Nagle ekran, na którym wcześniej widać było jedynie slajdy prezentacji dr. Gajewskiego, zaroił się od wielu prób połączeń. Co gorsza, niektórzy chętni ustawili sobie zdecydowanie niecenzuralne nazwy użytkowników.
Reakcja pracowników technicznych była natychmiastowa. Przez kilka minut oglądaliśmy gorączkowe próby kasowania wciąż pojawiających się połączeń. Niestety, internauci nie zamierzali się poddać. Miejsce każdej odrzuconej rozmowy zajmowała nowa i tak aż do końca prezentacji dr. Gajewskiego.
PRZECZYTAJ: Zespół Laska: Dowód na zamach w Smoleńsku sfałszowany!
Po tej wpadce wydawać by się mogło, że rozmowy z kolejnymi ekspertami wykonane będą już przy pomocy konta niepublicznego, ale niestety... nikt nie wpadł na takie proste rozwiązanie.
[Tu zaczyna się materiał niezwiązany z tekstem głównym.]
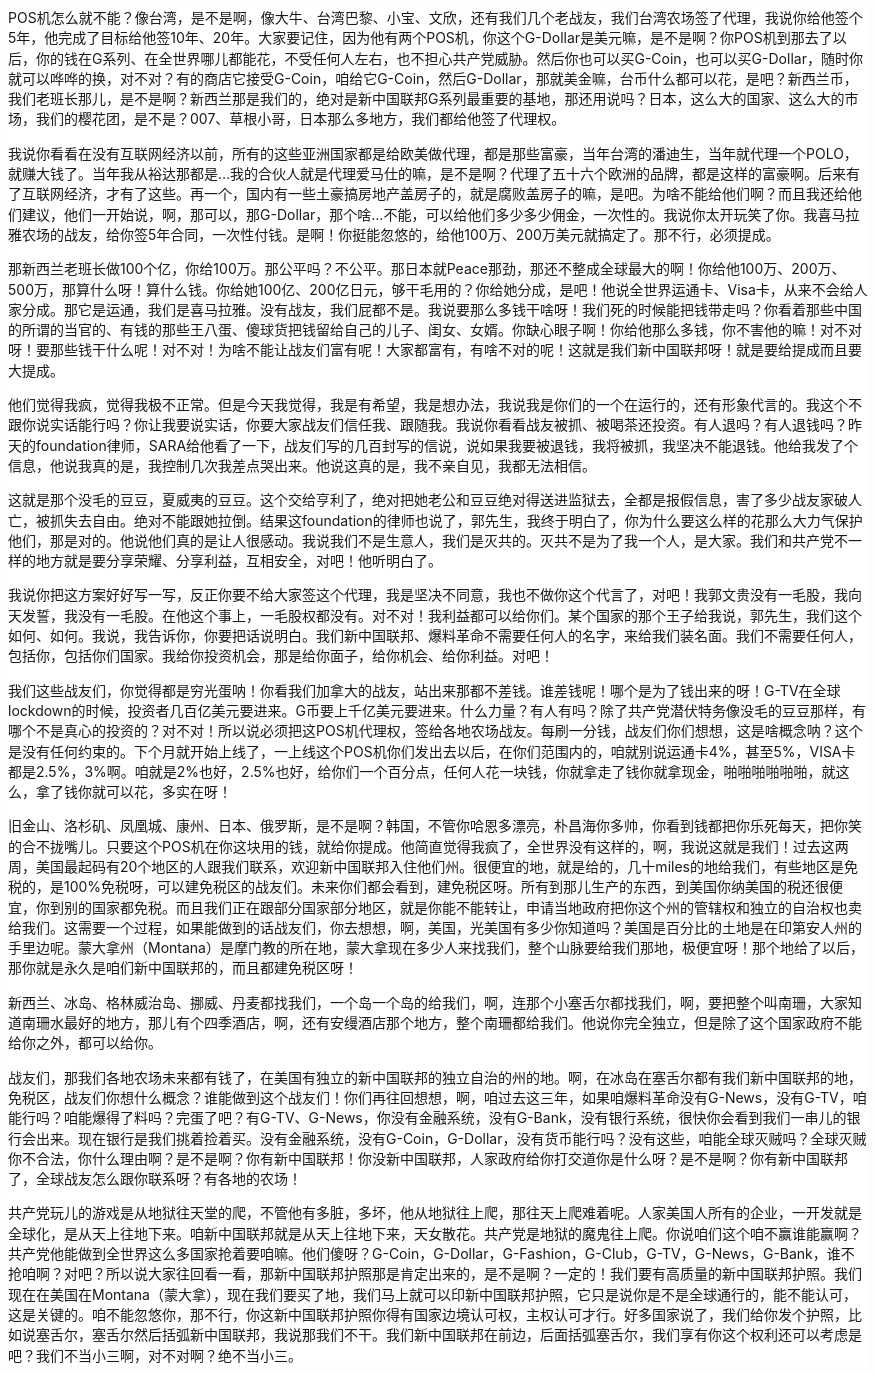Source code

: 
POS机怎么就不能？像台湾，是不是啊，像大牛、台湾巴黎、小宝、文欣，还有我们几个老战友，我们台湾农场签了代理，我说你给他签个5年，他完成了目标给他签10年、20年。大家要记住，因为他有两个POS机，你这个G-Dollar是美元嘛，是不是啊？你POS机到那去了以后，你的钱在G系列、在全世界哪儿都能花，不受任何人左右，也不担心共产党威胁。然后你也可以买G-Coin，也可以买G-Dollar，随时你就可以哗哗的换，对不对？有的商店它接受G-Coin，咱给它G-Coin，然后G-Dollar，那就美金嘛，台币什么都可以花，是吧？新西兰币，我们老班长那儿，是不是啊？新西兰那是我们的，绝对是新中国联邦G系列最重要的基地，那还用说吗？日本，这么大的国家、这么大的市场，我们的樱花团，是不是？007、草根小哥，日本那么多地方，我们都给他签了代理权。


我说你看看在没有互联网经济以前，所有的这些亚洲国家都是给欧美做代理，都是那些富豪，当年台湾的潘迪生，当年就代理一个POLO，就赚大钱了。当年我从裕达那都是…我的合伙人就是代理爱马仕的嘛，是不是啊？代理了五十六个欧洲的品牌，都是这样的富豪啊。后来有了互联网经济，才有了这些。再一个，国内有一些土豪搞房地产盖房子的，就是腐败盖房子的嘛，是吧。为啥不能给他们啊？而且我还给他们建议，他们一开始说，啊，那可以，那G-Dollar，那个啥…不能，可以给他们多少多少佣金，一次性的。我说你太开玩笑了你。我喜马拉雅农场的战友，给你签5年合同，一次性付钱。是啊！你挺能忽悠的，给他100万、200万美元就搞定了。那不行，必须提成。


那新西兰老班长做100个亿，你给100万。那公平吗？不公平。那日本就Peace那劲，那还不整成全球最大的啊！你给他100万、200万、500万，那算什么呀！算什么钱。你给她100亿、200亿日元，够干毛用的？你给她分成，是吧！他说全世界运通卡、Visa卡，从来不会给人家分成。那它是运通，我们是喜马拉雅。没有战友，我们屁都不是。我说要那么多钱干啥呀！我们死的时候能把钱带走吗？你看着那些中国的所谓的当官的、有钱的那些王八蛋、傻球货把钱留给自己的儿子、闺女、女婿。你缺心眼子啊！你给他那么多钱，你不害他的嘛！对不对呀！要那些钱干什么呢！对不对！为啥不能让战友们富有呢！大家都富有，有啥不对的呢！这就是我们新中国联邦呀！就是要给提成而且要大提成。


他们觉得我疯，觉得我极不正常。但是今天我觉得，我是有希望，我是想办法，我说我是你们的一个在运行的，还有形象代言的。我这个不跟你说实话能行吗？你让我要说实话，你要大家战友们信任我、跟随我。我说你看看战友被抓、被喝茶还投资。有人退吗？有人退钱吗？昨天的foundation律师，SARA给他看了一下，战友们写的几百封写的信说，说如果我要被退钱，我将被抓，我坚决不能退钱。他给我发了个信息，他说我真的是，我控制几次我差点哭出来。他说这真的是，我不亲自见，我都无法相信。


这就是那个没毛的豆豆，夏威夷的豆豆。这个交给亨利了，绝对把她老公和豆豆绝对得送进监狱去，全都是报假信息，害了多少战友家破人亡，被抓失去自由。绝对不能跟她拉倒。结果这foundation的律师也说了，郭先生，我终于明白了，你为什么要这么样的花那么大力气保护他们，那是对的。他说他们真的是让人很感动。我说我们不是生意人，我们是灭共的。灭共不是为了我一个人，是大家。我们和共产党不一样的地方就是要分享荣耀、分享利益，互相安全，对吧！他听明白了。


我说你把这方案好好写一写，反正你要不给大家签这个代理，我是坚决不同意，我也不做你这个代言了，对吧！我郭文贵没有一毛股，我向天发誓，我没有一毛股。在他这个事上，一毛股权都没有。对不对！我利益都可以给你们。某个国家的那个王子给我说，郭先生，我们这个如何、如何。我说，我告诉你，你要把话说明白。我们新中国联邦、爆料革命不需要任何人的名字，来给我们装名面。我们不需要任何人，包括你，包括你们国家。我给你投资机会，那是给你面子，给你机会、给你利益。对吧！


我们这些战友们，你觉得都是穷光蛋呐！你看我们加拿大的战友，站出来那都不差钱。谁差钱呢！哪个是为了钱出来的呀！G-TV在全球lockdown的时候，投资者几百亿美元要进来。G币要上千亿美元要进来。什么力量？有人有吗？除了共产党潜伏特务像没毛的豆豆那样，有哪个不是真心的投资的？对不对！所以说必须把这POS机代理权，签给各地农场战友。每刷一分钱，战友们你们想想，这是啥概念呐？这个是没有任何约束的。下个月就开始上线了，一上线这个POS机你们发出去以后，在你们范围内的，咱就别说运通卡4%，甚至5%，VISA卡都是2.5%，3%啊。咱就是2%也好，2.5%也好，给你们一个百分点，任何人花一块钱，你就拿走了钱你就拿现金，啪啪啪啪啪啪，就这么，拿了钱你就可以花，多实在呀！


旧金山、洛杉矶、凤凰城、康州、日本、俄罗斯，是不是啊？韩国，不管你哈恩多漂亮，朴昌海你多帅，你看到钱都把你乐死每天，把你笑的合不拢嘴儿。只要这个POS机在你这块用的钱，就给你提成。他简直觉得我疯了，全世界没有这样的，啊，我说这就是我们！过去这两周，美国最起码有20个地区的人跟我们联系，欢迎新中国联邦入住他们州。很便宜的地，就是给的，几十miles的地给我们，有些地区是免税的，是100%免税呀，可以建免税区的战友们。未来你们都会看到，建免税区呀。所有到那儿生产的东西，到美国你纳美国的税还很便宜，你到别的国家都免税。而且我们正在跟部分国家部分地区，就是你能不能转让，申请当地政府把你这个州的管辖权和独立的自治权也卖给我们。这需要一个过程，如果能做到的话战友们，你去想想，啊，美国，光美国有多少你知道吗？美国是百分比的土地是在印第安人州的手里边呢。蒙大拿州（Montana）是摩门教的所在地，蒙大拿现在多少人来找我们，整个山脉要给我们那地，极便宜呀！那个地给了以后，那你就是永久是咱们新中国联邦的，而且都建免税区呀！


新西兰、冰岛、格林威治岛、挪威、丹麦都找我们，一个岛一个岛的给我们，啊，连那个小塞舌尔都找我们，啊，要把整个叫南珊，大家知道南珊水最好的地方，那儿有个四季酒店，啊，还有安缦酒店那个地方，整个南珊都给我们。他说你完全独立，但是除了这个国家政府不能给你之外，都可以给你。


战友们，那我们各地农场未来都有钱了，在美国有独立的新中国联邦的独立自治的州的地。啊，在冰岛在塞舌尔都有我们新中国联邦的地，免税区，战友们你想什么概念？谁能做到这个战友们！你们再往回想想，啊，咱过去这三年，如果咱爆料革命没有G-News，没有G-TV，咱能行吗？咱能爆得了料吗？完蛋了吧？有G-TV、G-News，你没有金融系统，没有G-Bank，没有银行系统，很快你会看到我们一串儿的银行会出来。现在银行是我们挑着捡着买。没有金融系统，没有G-Coin，G-Dollar，没有货币能行吗？没有这些，咱能全球灭贼吗？全球灭贼你不合法，你什么理由啊？是不是啊？你有新中国联邦！你没新中国联邦，人家政府给你打交道你是什么呀？是不是啊？你有新中国联邦了，全球战友怎么跟你联系呀？有各地的农场！


共产党玩儿的游戏是从地狱往天堂的爬，不管他有多脏，多坏，他从地狱往上爬，那往天上爬难着呢。人家美国人所有的企业，一开发就是全球化，是从天上往地下来。咱新中国联邦就是从天上往地下来，天女散花。共产党是地狱的魔鬼往上爬。你说咱们这个咱不赢谁能赢啊？共产党他能做到全世界这么多国家抢着要咱嘛。他们傻呀？G-Coin，G-Dollar，G-Fashion，G-Club，G-TV，G-News，G-Bank，谁不抢咱啊？对吧？所以说大家往回看一看，那新中国联邦护照那是肯定出来的，是不是啊？一定的！我们要有高质量的新中国联邦护照。我们现在在美国在Montana（蒙大拿），现在我们要买了地，我们马上就可以印新中国联邦护照，它只是说你是不是全球通行的，能不能认可，这是关键的。咱不能忽悠你，那不行，你这新中国联邦护照你得有国家边境认可权，主权认可才行。好多国家说了，我们给你发个护照，比如说塞舌尔，塞舌尔然后括弧新中国联邦，我说那我们不干。我们新中国联邦在前边，后面括弧塞舌尔，我们享有你这个权利还可以考虑是吧？我们不当小三啊，对不对啊？绝不当小三。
Problemy trwały, a pomysłowość internautów w wymyślaniu loginów rosła z minuty na minutę.
Wśród dzwoniących pojawili się nawet Władimir Putin, goguś i pewien obywatel, który chciał robić nieprzyzwoite rzeczy z premierem i prezydentem...
I choć pewnie według organizatorów konferencja nie była udana, to internauci na pewno byli innego zdania.